MATERIAL PROVIDED >>

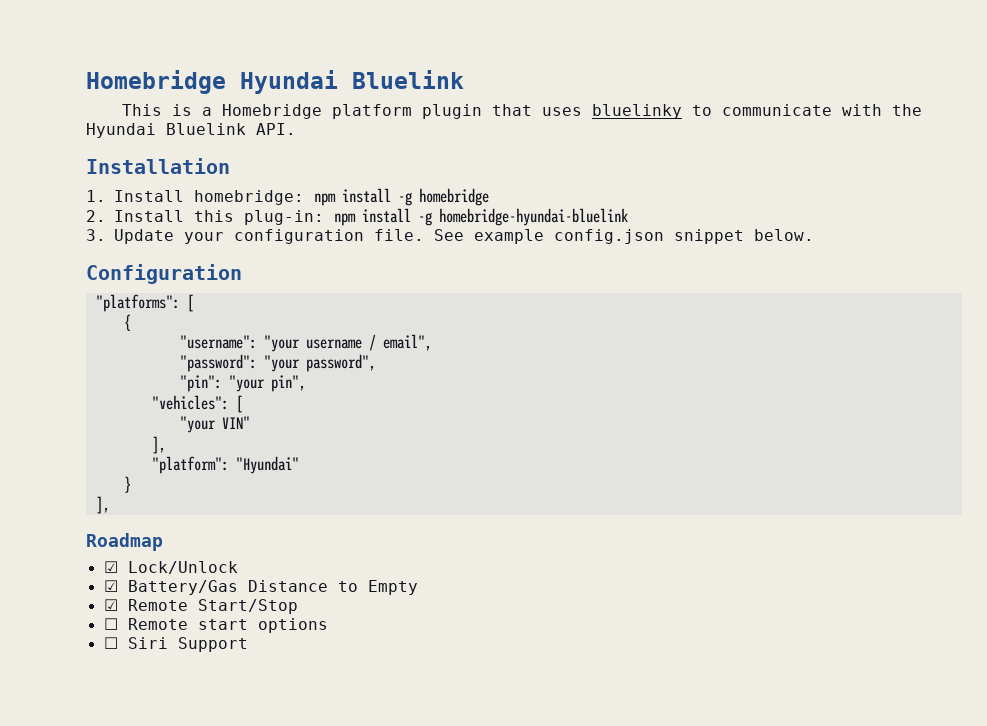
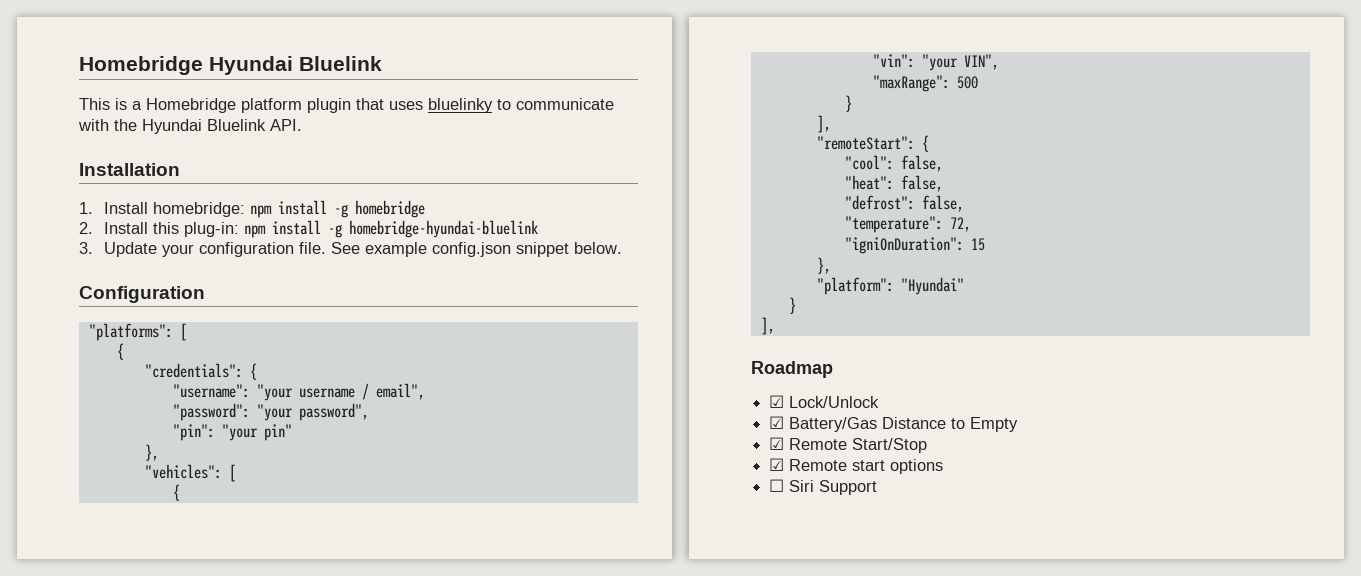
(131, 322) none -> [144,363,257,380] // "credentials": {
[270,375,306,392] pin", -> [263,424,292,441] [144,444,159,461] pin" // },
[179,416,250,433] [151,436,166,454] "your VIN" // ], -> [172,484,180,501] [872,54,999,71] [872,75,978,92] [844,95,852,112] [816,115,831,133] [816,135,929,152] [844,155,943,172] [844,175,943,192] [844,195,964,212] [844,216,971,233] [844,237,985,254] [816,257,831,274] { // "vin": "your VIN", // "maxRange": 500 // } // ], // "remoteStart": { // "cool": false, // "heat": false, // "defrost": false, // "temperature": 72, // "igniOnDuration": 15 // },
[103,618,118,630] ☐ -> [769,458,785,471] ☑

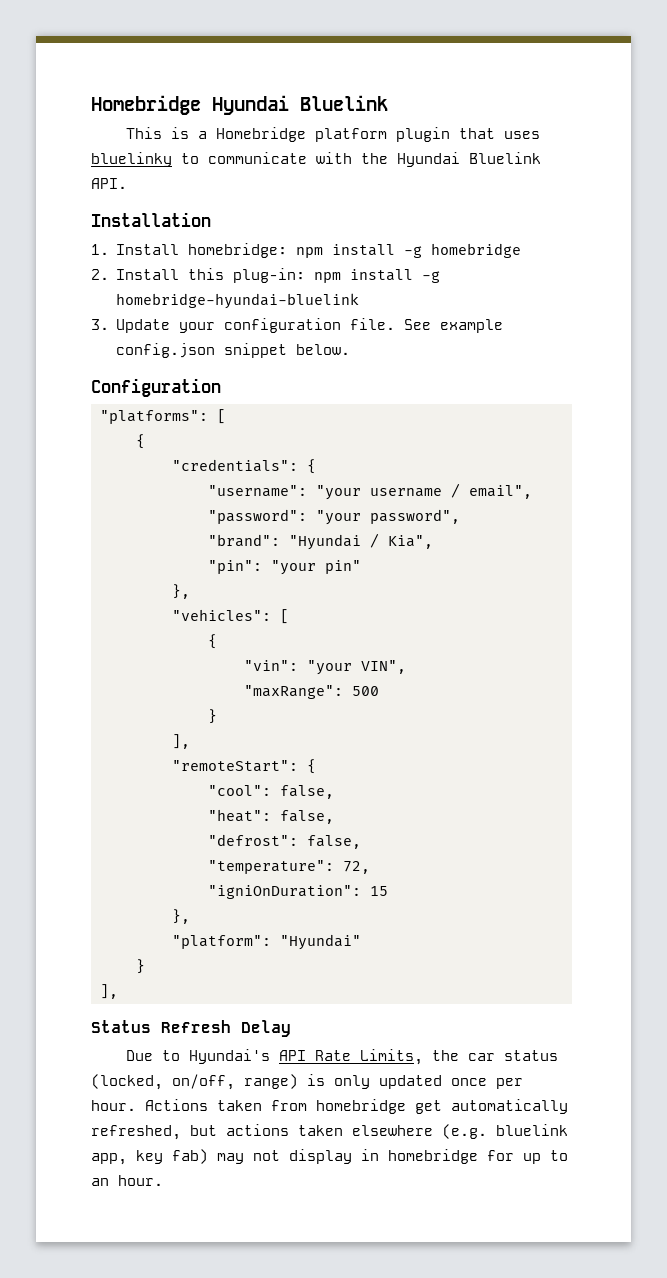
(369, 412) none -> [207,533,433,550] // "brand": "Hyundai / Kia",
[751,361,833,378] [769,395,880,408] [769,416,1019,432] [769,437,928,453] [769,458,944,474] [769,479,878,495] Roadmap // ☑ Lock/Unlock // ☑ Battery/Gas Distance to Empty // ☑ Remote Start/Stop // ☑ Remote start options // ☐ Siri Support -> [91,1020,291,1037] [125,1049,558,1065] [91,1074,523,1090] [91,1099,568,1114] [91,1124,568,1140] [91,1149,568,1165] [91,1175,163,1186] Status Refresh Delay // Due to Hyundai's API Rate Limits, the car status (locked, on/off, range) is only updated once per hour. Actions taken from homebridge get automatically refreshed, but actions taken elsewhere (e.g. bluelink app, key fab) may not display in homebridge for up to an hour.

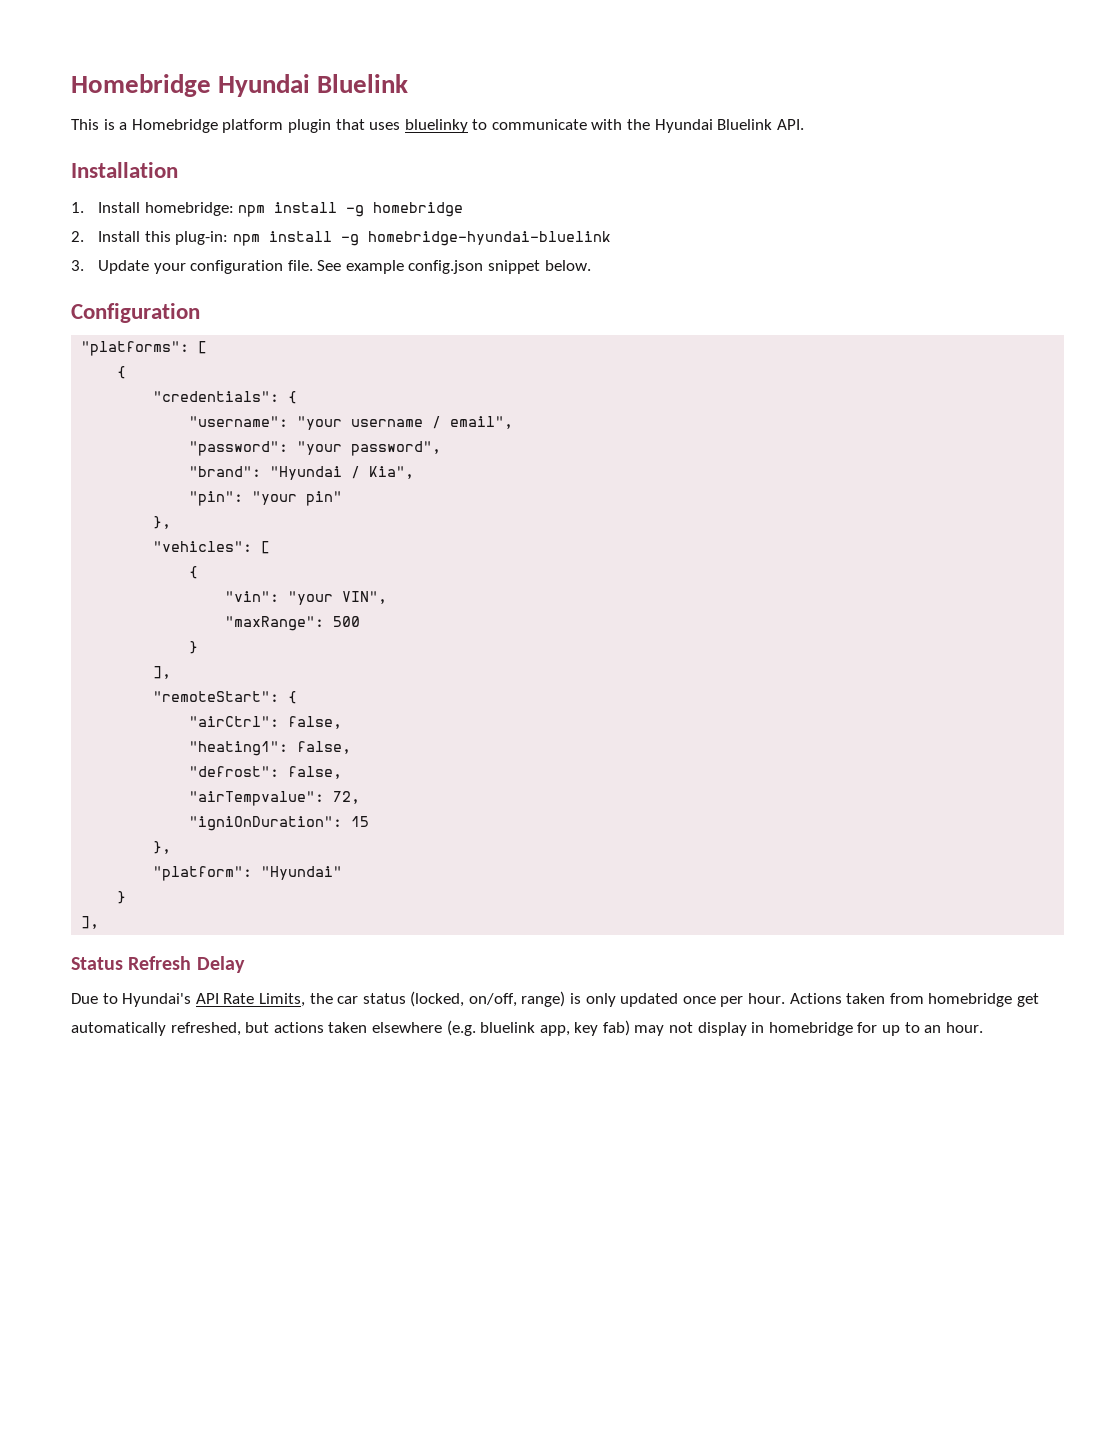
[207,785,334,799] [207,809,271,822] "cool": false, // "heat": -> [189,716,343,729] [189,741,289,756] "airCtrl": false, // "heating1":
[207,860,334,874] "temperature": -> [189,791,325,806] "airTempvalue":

PROBLEM DETAILS >>
Repeat every entry exactly, but leave out the pictures.

EXERCISE RESPONSE >>
(131, 322) none -> [144,363,257,380] // "credentials": {
[270,375,306,392] pin", -> [263,424,292,441] [144,444,159,461] pin" // },
[179,416,250,433] [151,436,166,454] "your VIN" // ], -> [172,484,180,501] [872,54,999,71] [872,75,978,92] [844,95,852,112] [816,115,831,133] [816,135,929,152] [844,155,943,172] [844,175,943,192] [844,195,964,212] [844,216,971,233] [844,237,985,254] [816,257,831,274] { // "vin": "your VIN", // "maxRange": 500 // } // ], // "remoteStart": { // "cool": false, // "heat": false, // "defrost": false, // "temperature": 72, // "igniOnDuration": 15 // },
[103,618,118,630] ☐ -> [769,458,785,471] ☑

(369, 412) none -> [207,533,433,550] // "brand": "Hyundai / Kia",
[751,361,833,378] [769,395,880,408] [769,416,1019,432] [769,437,928,453] [769,458,944,474] [769,479,878,495] Roadmap // ☑ Lock/Unlock // ☑ Battery/Gas Distance to Empty // ☑ Remote Start/Stop // ☑ Remote start options // ☐ Siri Support -> [91,1020,291,1037] [125,1049,558,1065] [91,1074,523,1090] [91,1099,568,1114] [91,1124,568,1140] [91,1149,568,1165] [91,1175,163,1186] Status Refresh Delay // Due to Hyundai's API Rate Limits, the car status (locked, on/off, range) is only updated once per hour. Actions taken from homebridge get automatically refreshed, but actions taken elsewhere (e.g. bluelink app, key fab) may not display in homebridge for up to an hour.

[207,785,334,799] [207,809,271,822] "cool": false, // "heat": -> [189,716,343,729] [189,741,289,756] "airCtrl": false, // "heating1":
[207,860,334,874] "temperature": -> [189,791,325,806] "airTempvalue":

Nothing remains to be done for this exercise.